Êtes-vous favorable au cumul de fonctions ordinales et syndicales ?
Un homme qui est capable d'assurer plusieurs fonctions a suffisamment d'intelligence et de dignité pour les exercer séparément. Je viens moi-même du syndicalisme puisque j'ai milité et présidé le Syndicat des chirurgiens des hôpitaux de Paris.
C'est donc un tournant par rapport à la ligne du Pr Bernard Glorion (président de l'Ordre de 1993 à 2001), qui était farouchement contre le cumul des mandats.
Non. Pour la représentativité vis-à-vis des confrères et pour mieux nous faire comprendre, je recommanderai aux uns et aux autres le non-cumul de fonctions syndicales et ordinales. Malgré tout, l'association des deux n'est pas un péché.
Comme chaque année, l'Ordre national réunira, le 29 juin à Versailles, les présidents et secrétaires généraux des Ordres départementaux. Est-ce un événement, compte tenu des dissensions apparues ces derniers mois entre le conseil national et les conseils départementaux ?
Oui, le 29 juin sera une journée importante. Je viens d'ailleurs d'envoyer un petit mot à tous les présidents et secrétaires généraux des Ordres départementaux pour leur dire que je souhaite travailler avec eux. Aujourd'hui, la concertation, les avis comptent avant toute décision. L'assemblée générale doit permettre justement aux hommes et aux femmes ayant des responsabilités dans les départements de s'exprimer. Une assemblée de 200 à 250 personnes ne me fait pas peur : je sais qu'ils m'apporteront des choses.
Parmi les sujets d'actualité, il y a l'application de la loi sur les droits des malades, mais aussi la démographie médicale. Si (l'ex-ministre délégué à la Santé) Bernard Kouchner a fait des promesses (relèvement progressif du numerus clausus à 6 000 étudiants en médecine, NDLR), il n'est plus aux affaires. Or la démographie est un problème de fond qui contribue au malaise de la profession. Dans certaines régions, les médecins libéraux peinent à trouver des remplaçants quand ils partent à la retraite, alors que dans certaines villes, il y en a trop. Des disciplines médicales manquent de bras. Dans les hôpitaux, des postes de médecin restent vacants. Dans ces conditions, on peut s'interroger sur la qualité des soins.
Le nouveau bureau
Le nouveau bureau de l'Ordre comprend en fait tous les sortants, exception faite, bien sûr, des cinq conseillers démissionnaires (l'ex-président Hoerni, les Drs Pierre Hæhnel, André Chassort, Etienne Dusehu et François-Xavier Léandri).

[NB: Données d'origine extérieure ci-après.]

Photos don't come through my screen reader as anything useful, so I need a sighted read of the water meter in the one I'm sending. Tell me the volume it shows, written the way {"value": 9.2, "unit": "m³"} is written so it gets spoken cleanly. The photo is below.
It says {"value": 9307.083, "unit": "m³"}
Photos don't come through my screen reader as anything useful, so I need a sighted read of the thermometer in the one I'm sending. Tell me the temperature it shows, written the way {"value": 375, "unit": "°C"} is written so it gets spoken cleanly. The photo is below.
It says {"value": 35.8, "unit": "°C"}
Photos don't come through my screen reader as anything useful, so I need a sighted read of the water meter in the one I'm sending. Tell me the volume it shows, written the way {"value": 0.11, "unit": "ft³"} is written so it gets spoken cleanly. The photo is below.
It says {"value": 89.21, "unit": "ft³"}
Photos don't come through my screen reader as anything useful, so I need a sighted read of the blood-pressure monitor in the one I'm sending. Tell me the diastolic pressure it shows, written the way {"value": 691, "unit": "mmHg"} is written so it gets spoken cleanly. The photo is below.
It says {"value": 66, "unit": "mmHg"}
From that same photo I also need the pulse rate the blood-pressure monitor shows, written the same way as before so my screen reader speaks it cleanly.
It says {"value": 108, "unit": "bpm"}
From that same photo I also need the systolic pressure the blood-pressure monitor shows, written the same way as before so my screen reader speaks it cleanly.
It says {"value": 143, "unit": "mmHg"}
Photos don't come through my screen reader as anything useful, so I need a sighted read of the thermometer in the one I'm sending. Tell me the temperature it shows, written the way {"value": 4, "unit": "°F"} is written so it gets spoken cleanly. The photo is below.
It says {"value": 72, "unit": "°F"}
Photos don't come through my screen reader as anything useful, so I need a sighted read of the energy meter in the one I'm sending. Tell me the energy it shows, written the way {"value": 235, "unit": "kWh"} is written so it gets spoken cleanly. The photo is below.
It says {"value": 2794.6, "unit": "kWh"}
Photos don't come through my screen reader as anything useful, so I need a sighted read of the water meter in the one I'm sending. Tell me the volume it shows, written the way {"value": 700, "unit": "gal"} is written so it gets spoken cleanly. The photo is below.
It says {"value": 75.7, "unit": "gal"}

Il compte cependant huit nouvelles têtes. En effet, la nouvelle équipe comprend deux postes supplémentaires d'adjoint et un vice-président en plus, sans doute pour renforcer le caractère collégial de la direction de l'Ordre national.
Les nouveaux arrivants sont les Drs Pierre Jouan, André Léon (secrétaires généraux adjoints), Irène Kahn-Bensaude (déléguée aux relations avec les conseils départementaux), Jacques Palombo (trésorier adjoint), Michel Legmann (vice-président), ainsi que trois présidents de sections, Piernick Cressard (« Ethique et déontologie »), Jean Brouchet (« Exercice professionnel ») et Boris Chatin (« Santé publique »).
Le Dr Jacques Lucas devient secrétaire général.
Neuf membres, soit la moitié du bureau, n'ont pas changé de fonction : les Drs Louis-Jean Calloc'h (secrétaire général adjoint), Jacques Werner (trésorier), Lionel Prentout (trésorier adjoint), Jean-Marie Colson, Michel Ducloux, Jean-Claude Mot, Jean Pouillard (vice-présidents), Jackie Ahr (président de la section « Formation médicale et qualifications ») et enfin le Pr Michel Detilleux (délégué aux affaires internationales).